Le ton est donné une fois pour toutes, et sera tenu sans fléchir tout au long de cette immense interrogation, de cette "quête de vérité" - comme il y avait eu la quête du Graal -, que constitue " La Somme théologique ". Oui, le manuel de ma jeunesse est un livre d'aventure. Honneur à Thomas d'Aquin, redresseur de torts, chevalier sans peur et sans reproche de l'interrogation, qui donne à toute objection sa pleine chance, et qui ne combat qu'à visage découvert. Rien n'est plus opposé à Thomas d'Aquin que le larvatus prodeo de Descartes et de tant de penseurs modernes.
Aujourd'hui on appelle "maîtres", non pas ceux qui nous obligent à l'interrogation, mais ceux qui vous courbent à des affirmations ou à des négations péremptoires. Hegel, Marx et tant d'autres, affirment, nient, assènent toujours, et finalement mettent l'intelligence sous le joug. Thomas d'Aquin interroge et s'interroge, il commence par objecter. Il répond aussi, bien sûr, il sait que l'acte intellectuel ne se termine et ne trouve sa fécondité propre que dans le jugement, mais la réponse toujours proposée, jamais imposée, ne vient qu'après l'interrogation, après l'objection, comme les semailles après le labour. Et le champ des semailles n'est jamais plus étendu que celui des labours. Honte à qui affirme ou nie, sans aucune interrogation préalable ! La dignité de l'intelligence humaine expire dans la sauvagerie d'un terrain qui ne serait pas remué par le soc de l'interrogation.

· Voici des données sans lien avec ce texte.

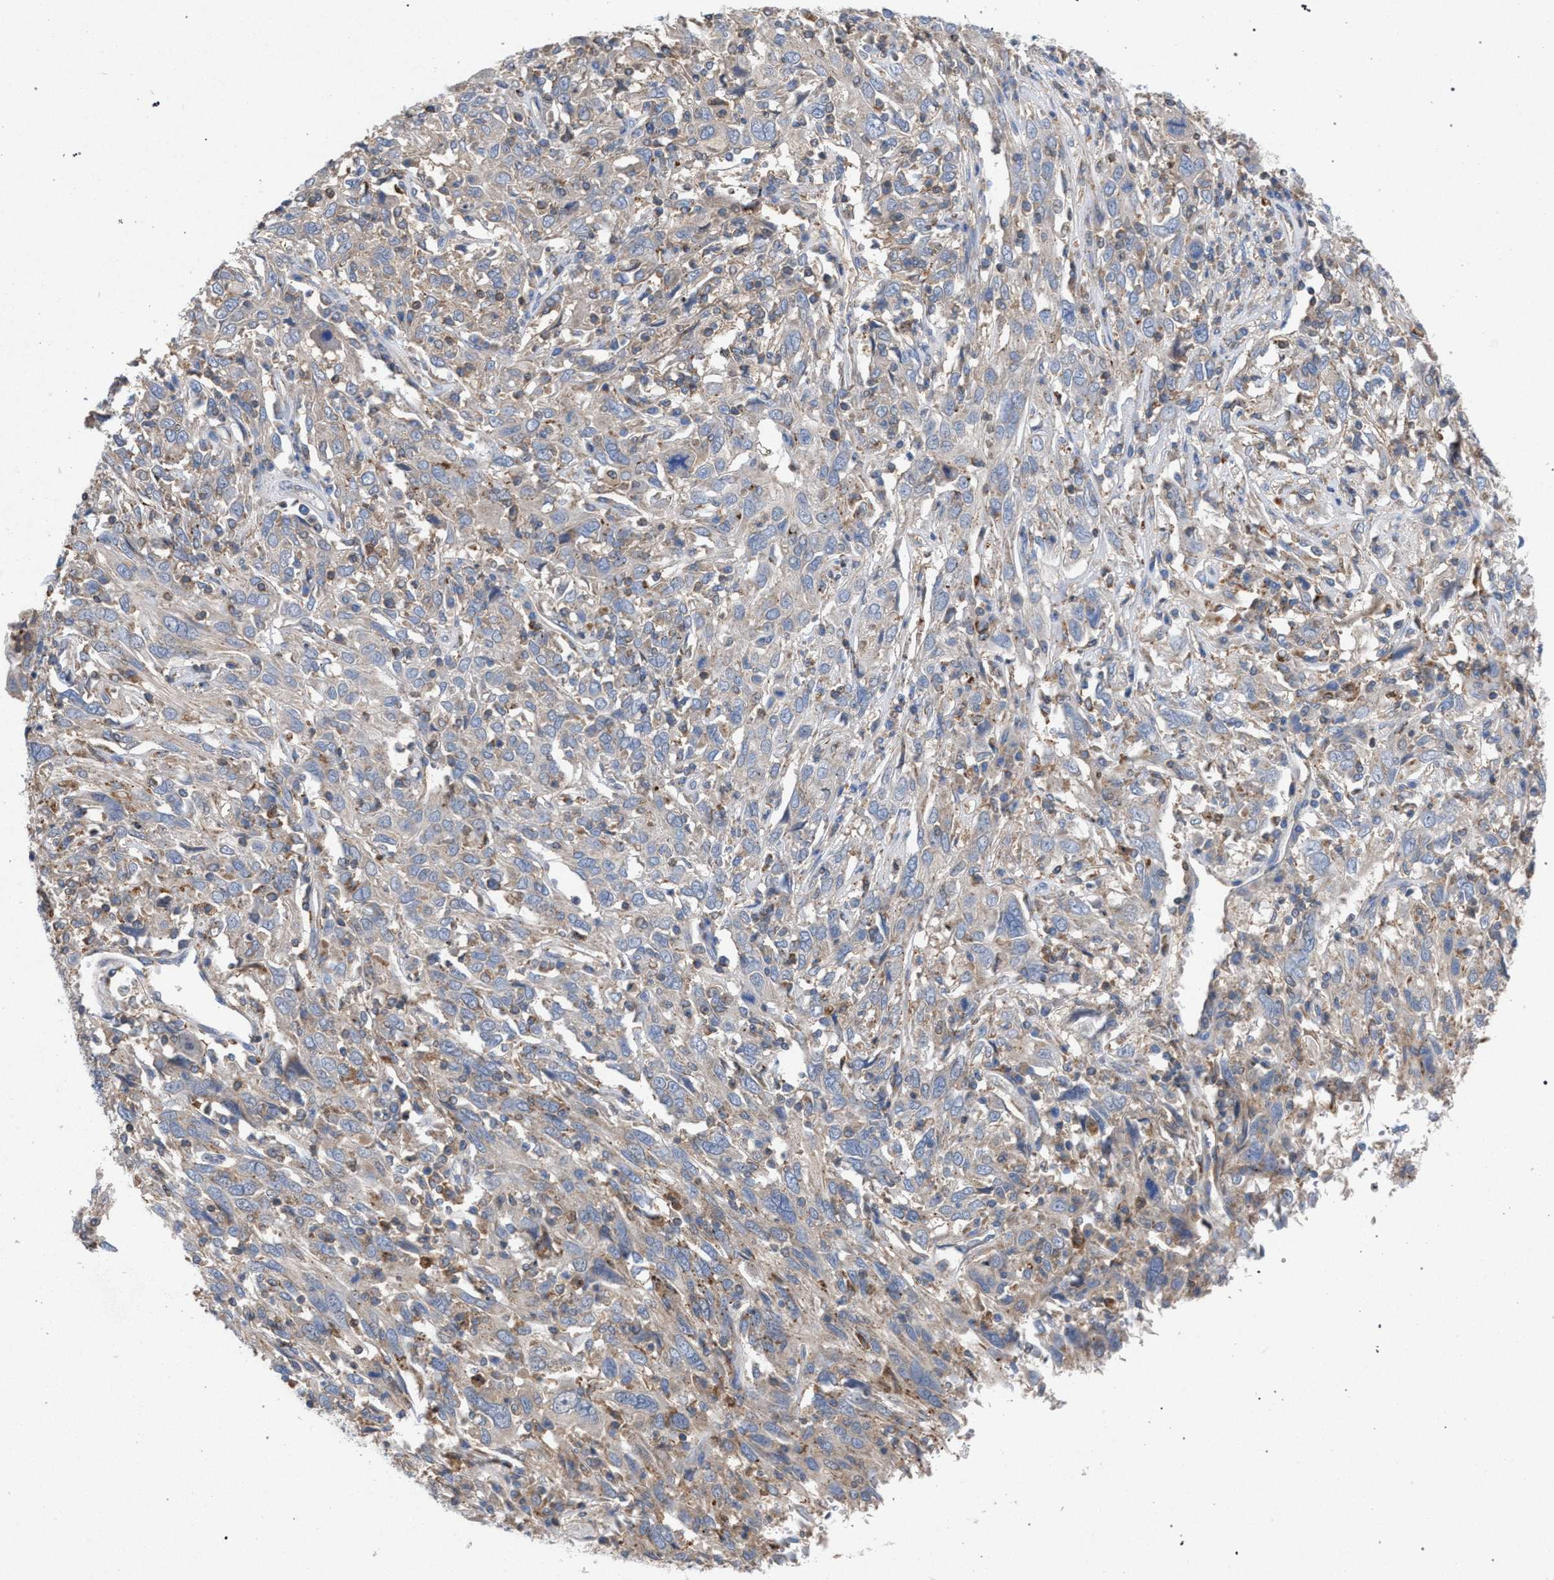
{"staining": {"intensity": "weak", "quantity": "<25%", "location": "cytoplasmic/membranous"}, "tissue": "cervical cancer", "cell_type": "Tumor cells", "image_type": "cancer", "snomed": [{"axis": "morphology", "description": "Squamous cell carcinoma, NOS"}, {"axis": "topography", "description": "Cervix"}], "caption": "DAB (3,3'-diaminobenzidine) immunohistochemical staining of cervical cancer (squamous cell carcinoma) reveals no significant expression in tumor cells.", "gene": "VPS13A", "patient": {"sex": "female", "age": 46}}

Le génie de Thomas d'Aquin ne respire et ne se meut qu'attelé, comme un boeuf, à la charrue de l'interrogation. Thomas d'Aquin serait très à l'aise, il aimerait parler aux plus grands savants de notre époque, j'entends les vrais savants, ceux qui se sont formés à la méthode expérimentale, qui, selon les fortes paroles de Claude Bernard, se résume au doute. Qui doute s'interroge, il est sur le bon chemin. Mais l'honnête et laborieux Thomas d'Aquin n'aurait rien à dire, ce qui s'appelle rien, à nos philosophes saouls de dogmes, à nos théoriciens tranche-montagnes, à nos petits curés qui ne progressent que dans leur propre infaillibilité, à nos moinillons toujours le nez en l'air pour humer d'où vient le vent de la dernière mode intellectuelle.